Après avoir analysé rapidement le Trésor de Brunetto Latini, cette grande encyclopédie qui eut tant d'influence sur l'imagination gigantesque du Dante, il nous montre, aux treizième et quatorzième siècles, un monde étrange, peuplé de dragons de salamandres, de serpents hideux, d'oiseaux monstrueux, d'hommes à têtes de bêtes et de bêtes à têtes d'hommes; la licorne à la redoutable défense; ici, le phénix, qui vit cinq siècles; puis il nous apprend ce que cherchait Colomb à travers l'Océan ténébreux du couchant; ce n'est pas l'Amérique, mais l'île de Saint-Brandon, qui disparait aux regards comme un nuage splendide; la Terre de Cipangu, où il y a des palais dont les toits et les parcs sont d'or, les grands fleuves du Paradis terrestre; le Paradis lui-même tel que le rêvaient les docteurs du temps. Ainsi, du monde ancien, si fécond en créations bizarres, M. F. Denis nous transporte dans le monde nouveau, qui n'est guère moins riche en êtres et en choses étranges. Là, en effet, se trouve l'Eldorado et la cité de Monoa, aux murs d'or, qui se mirent dans un lac d'argent; le Cibora, la région des grands édifices abandonnés, l'empire du Partiti, les sept villes des Césars, cachées au fond des forêts du Paraguay; les Americanus, etc. Le merveilleux récit d'un chevalier qui pénètre dans le purgatoire de Saint-Patrick, et la tradition non moins grandiose du fameux prêtre Jean, sont le sujet d'un appendice que complètent de nombreuses notes non moins curieuses que le texte.
De l'Emploi de l'aimant dans le traitement des maladies; par Mouzin, docteur-médecin.--Paris, 1843, Fortin-Masson, brochure in-8 de 5 feuilles.

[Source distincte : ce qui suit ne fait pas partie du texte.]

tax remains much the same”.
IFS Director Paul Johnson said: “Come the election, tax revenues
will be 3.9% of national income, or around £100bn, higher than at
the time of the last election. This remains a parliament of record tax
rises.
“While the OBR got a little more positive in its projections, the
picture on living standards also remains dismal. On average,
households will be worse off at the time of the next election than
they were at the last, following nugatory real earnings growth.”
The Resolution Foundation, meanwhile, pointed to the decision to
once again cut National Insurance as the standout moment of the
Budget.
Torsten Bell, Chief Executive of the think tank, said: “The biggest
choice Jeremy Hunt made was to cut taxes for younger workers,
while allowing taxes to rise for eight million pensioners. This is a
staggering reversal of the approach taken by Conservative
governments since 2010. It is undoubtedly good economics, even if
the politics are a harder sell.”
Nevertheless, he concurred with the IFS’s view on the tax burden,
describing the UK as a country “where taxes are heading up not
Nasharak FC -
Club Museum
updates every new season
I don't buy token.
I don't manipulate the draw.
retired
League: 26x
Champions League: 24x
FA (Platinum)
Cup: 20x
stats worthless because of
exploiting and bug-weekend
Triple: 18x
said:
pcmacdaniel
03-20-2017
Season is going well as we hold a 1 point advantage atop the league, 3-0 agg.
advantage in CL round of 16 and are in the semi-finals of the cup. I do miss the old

Depuis longtemps on savait que le galvanisme offrait à la médecine des ressources précieuses dans certains cas de maladie; mais si la science avait constaté des résultats, la pratique n'en avait tiré parti que bien rarement, en raison de la difficulté ou plutôt de l'embarras qu'entraînaient l'emploi des appareils galvaniques, toujours assez longs à préparer, et dont la puissance ne se soutient au même degré que pendant un temps assez court. La belle découverte du professeur OErstedt, de Copenhague, les travaux de MM. Ampère, Arago, Becquerel, en France, Faraday, en Angleterre, Matcucci, en Italie, etc., etc., en enrichissant la science d'une foule d'observations nouvelles, ont mis à la disposition des médecins des moyens faciles d'employer le fluide électrique et d'en régler à volonté la puissance, suivant l'exigence des cas.
C'est au moyen de l'aimant qu'on produit aujourd'hui un courant électrique pour le traitement des maladies, et les appareils très-simples et portatifs dont on se sert à cet effet, permettent de proportionner instantanément l'énergie du remède à la force plus ou moins grande des malades.

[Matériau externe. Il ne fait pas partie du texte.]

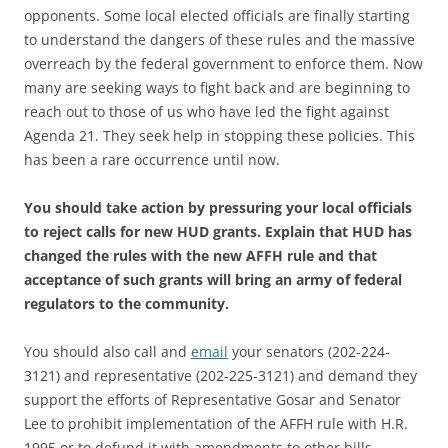
opponents. Some local elected officials are finally starting
to understand the dangers of these rules and the massive
overreach by the federal government to enforce them. Now
many are seeking ways to fight back and are beginning to
reach out to those of us who have led the fight against
Agenda 21. They seek help in stopping these policies. This
has been a rare occurrence until now.
You should take action by pressuring your local officials
to reject calls for new HUD grants. Explain that HUD has
changed the rules with the new AFFH rule and that
acceptance of such grants will bring an army of federal
regulators to the community.
You should also call and
email
your senators (202-224-
3121) and representative (202-225-3121) and demand they
support the efforts of Representative Gosar and Senator
Lee to prohibit implementation of the AFFH rule with H.R.
1995 or to defund it with amendments to other bills.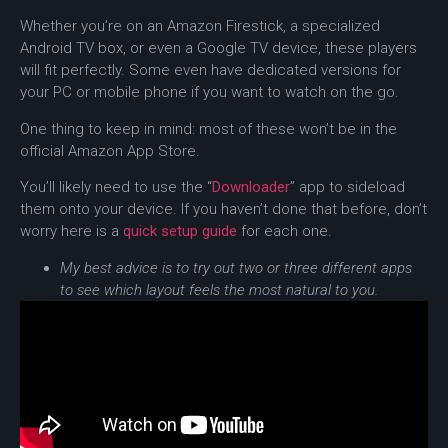
Whether you’re on an Amazon Firestick, a specialized
Android TV box, or even a Google TV device, these players
will fit perfectly. Some even have dedicated versions for
your PC or mobile phone if you want to watch on the go.
One thing to keep in mind: most of these won’t be in the
official Amazon App Store.
You’ll likely need to use the “
Downloader
” app to sideload
them onto your device. If you haven’t done that before, don’t
worry here is a
quick setup guide
for each one.
My best advice is to try out two or three different apps
to see which layout feels the most natural to you.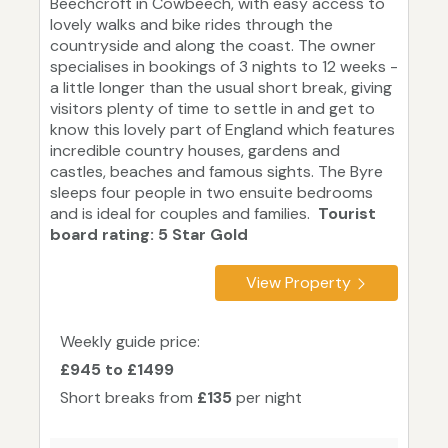
Beechcroft in Cowbeech, with easy access to
lovely walks and bike rides through the
countryside and along the coast. The owner
specialises in bookings of 3 nights to 12 weeks -
a little longer than the usual short break, giving
visitors plenty of time to settle in and get to
know this lovely part of England which features
incredible country houses, gardens and
castles, beaches and famous sights. The Byre
sleeps four people in two ensuite bedrooms
and is ideal for couples and families.
Tourist
board rating: 5 Star Gold
View Property
Weekly guide price:
£945 to £1499
Short breaks from
£135
per night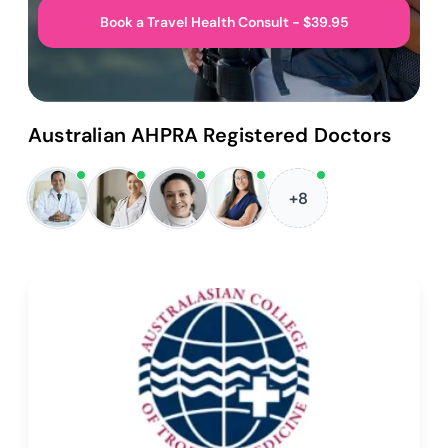
Book a Travel Health Consult - $39.95
Australian AHPRA Registered Doctors
+8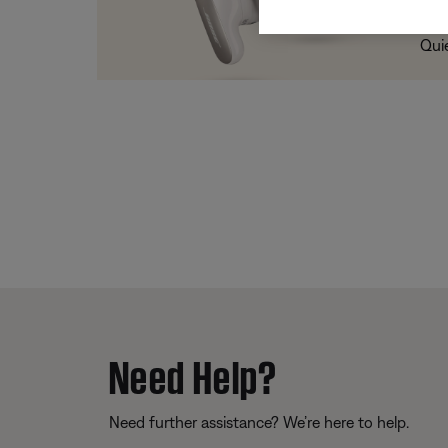
Trad
Qui
Need Help?
Need further assistance? We’re here to help.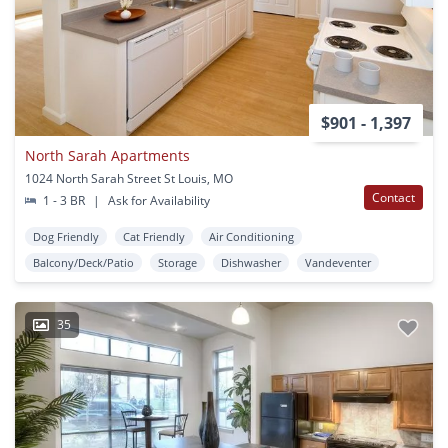
$901 - 1,397
North Sarah Apartments
1024 North Sarah Street St Louis, MO
Contact
1 - 3 BR
|
Ask for Availability
Dog Friendly
Cat Friendly
Air Conditioning
Balcony/Deck/Patio
Storage
Dishwasher
Vandeventer
35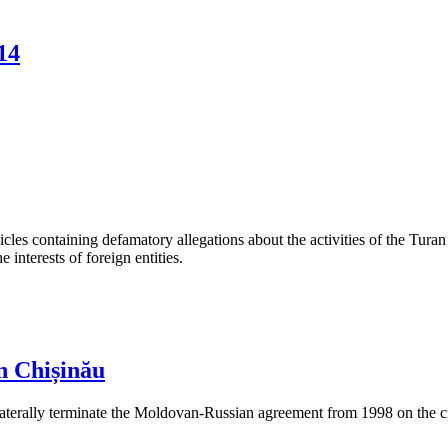
14
les containing defamatory allegations about the activities of the Turan 
interests of foreign entities.
n Chișinău
aterally terminate the Moldovan-Russian agreement from 1998 on the cre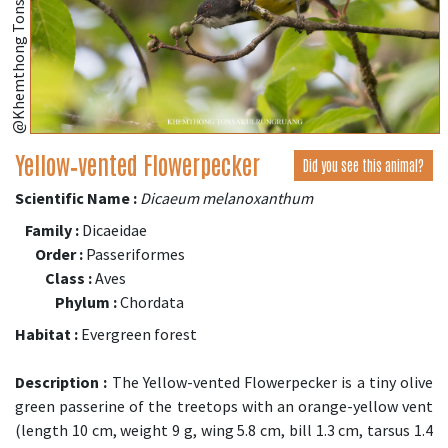
@Khemthong Tonsakulrungruang
Yellow‑vented Flowerpecker
Did you see this animal?
Scientific Name :
Dicaeum melanoxanthum
Family :
Dicaeidae
Order :
Passeriformes
Class :
Aves
Phylum :
Chordata
Habitat :
Evergreen forest
Description :
The Yellow-vented Flowerpecker is a tiny olive
green passerine of the treetops with an orange-yellow vent
(length 10 cm, weight 9 g, wing 5.8 cm, bill 1.3 cm, tarsus 1.4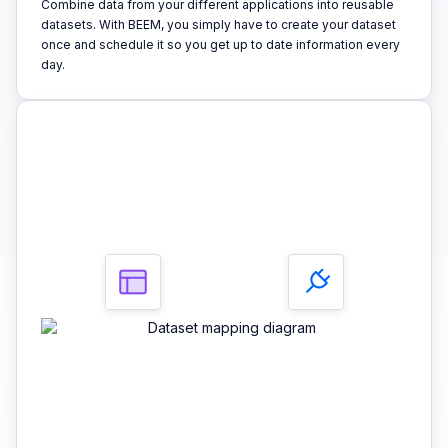
Combine data from your different applications into reusable
datasets. With BEEM, you simply have to create your dataset
once and schedule it so you get up to date information every
day.
3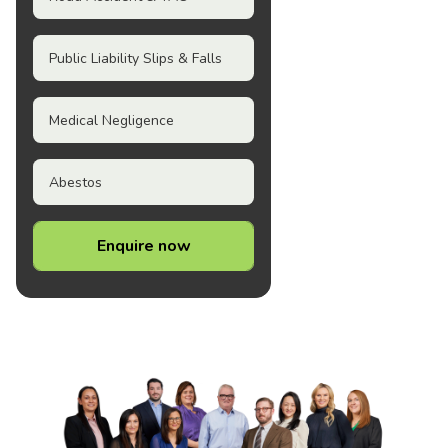
Public Liability Slips & Falls
Medical Negligence
Abestos
Enquire now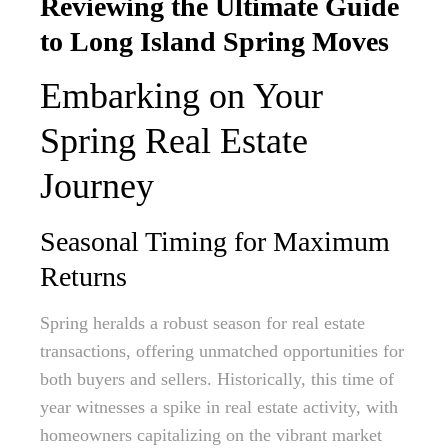
Reviewing the Ultimate Guide
to Long Island Spring Moves
Embarking on Your
Spring Real Estate
Journey
Seasonal Timing for Maximum
Returns
Spring heralds a robust season for real estate
transactions, offering unmatched opportunities for
both buyers and sellers. Historically, this time of
year witnesses a spike in real estate activity, with
homeowners capitalizing on the vibrant market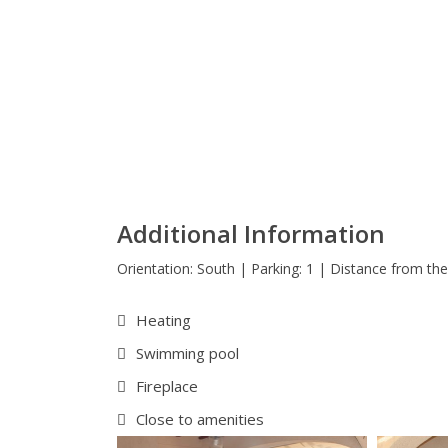
Additional Information
Orientation: South | Parking: 1 | Distance from the
Heating
Swimming pool
Fireplace
Close to amenities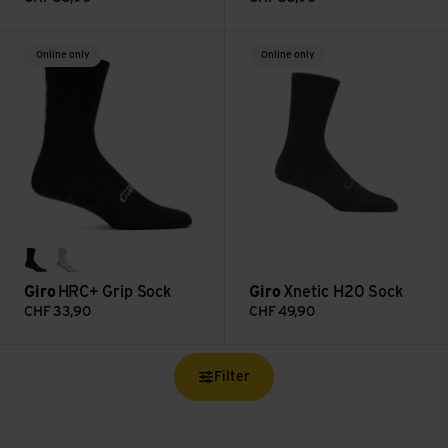
HRC+ Grip Sock view
Xnetic H20 Sock view
Online only
Online only
black
white
Giro
HRC+ Grip Sock
Giro
Xnetic H20 Sock
CHF
33,90
CHF
49,90
Filter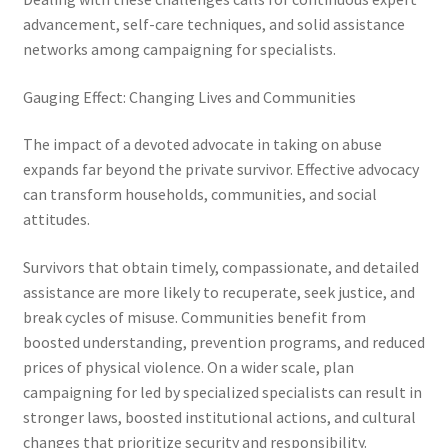
advancement, self-care techniques, and solid assistance
networks among campaigning for specialists.
Gauging Effect: Changing Lives and Communities
The impact of a devoted advocate in taking on abuse
expands far beyond the private survivor. Effective advocacy
can transform households, communities, and social
attitudes.
Survivors that obtain timely, compassionate, and detailed
assistance are more likely to recuperate, seek justice, and
break cycles of misuse. Communities benefit from
boosted understanding, prevention programs, and reduced
prices of physical violence. On a wider scale, plan
campaigning for led by specialized specialists can result in
stronger laws, boosted institutional actions, and cultural
changes that prioritize security and responsibility.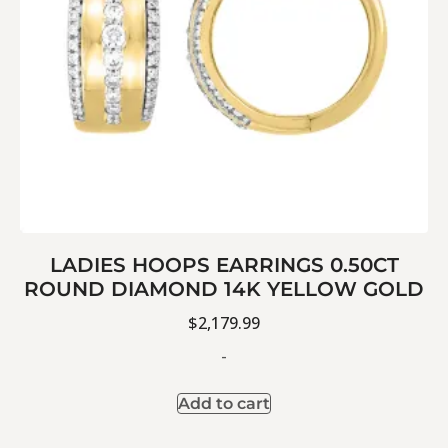
LADIES HOOPS EARRINGS 0.50CT
ROUND DIAMOND 14K YELLOW GOLD
$
2,179.99
-
Add to cart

L'auteur de l'opuscule que nous annonçons n'a point décrit les appareils dont il se sert, pensant probablement qu'il suffisait de rappeler les principes d'après lesquels on les construit. Après avoir exposé succinctement ce qui a rapport à la force magnétique de l'aimant, à la puissance (nouvellement découverte) qu'a un aimant de produire un courant électrique, à l'action de l'électricité sur les fonctions organiques, il a passé en revue les diverses affections à la guérison desquelles le fluide dégagé par l'aimant peut être utilement employé, en rappelant tout ce qu'on avait fait antérieurement avec le galvanisme, dont les effets sont identiques avec ceux de l'électricité magnétique.

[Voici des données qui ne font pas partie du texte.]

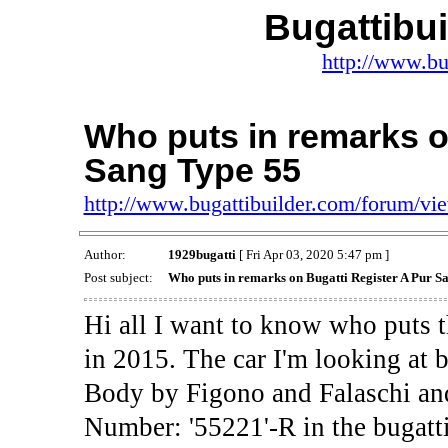
Bugattibu
http://www.bu
Who puts in remarks o
Sang Type 55
http://www.bugattibuilder.com/forum/v
Author:
1929bugatti
[ Fri Apr 03, 2020 5:47 pm ]
Post subject:
Who puts in remarks on Bugatti Register A Pur S
Hi all I want to know who puts t
in 2015. The car I'm looking at 
Body by Figono and Falaschi and
Number: '55221'-R in the bugatti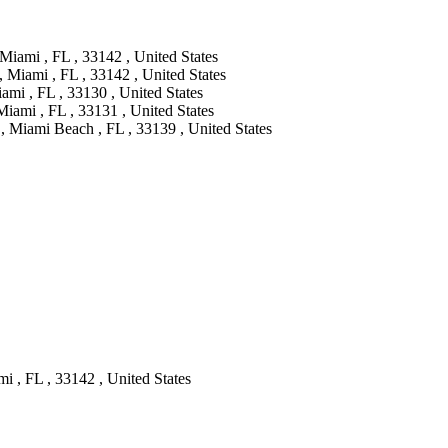
iami , FL , 33142 , United States
Miami , FL , 33142 , United States
ami , FL , 33130 , United States
Miami , FL , 33131 , United States
, Miami Beach , FL , 33139 , United States
i , FL , 33142 , United States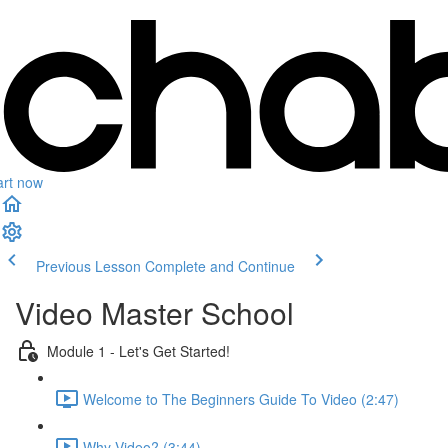
art now
Previous Lesson
Complete and Continue
Video Master School
Module 1 - Let's Get Started!
Welcome to The Beginners Guide To Video (2:47)
Why Video? (3:44)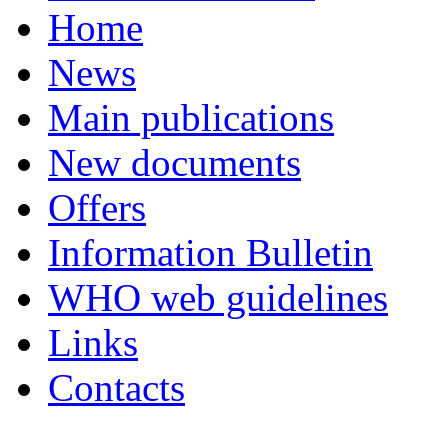
Home
News
Main publications
New documents
Offers
Information Bulletin
WHO web guidelines
Links
Contacts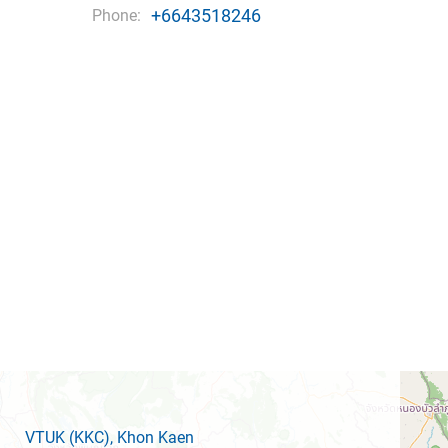
+6643518246
Phone:
VTUK
(KKC)
, Khon Kaen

Si les heureux résultats indiqués étaient assurés dans tous les cas, l'humanité aurait à se féliciter grandement d'un progrès scientifique qui permettrait de guérir ou seulement de soulager certains maux contre lesquels l'art de guérir n'avait que bien peu de ressources. Au nombre de ces infirmités, nous ne citerons ici que l'asthme, dont l'auteur affirme que la guérison a toujours lieu dans la proportion de neuf malades sur dix.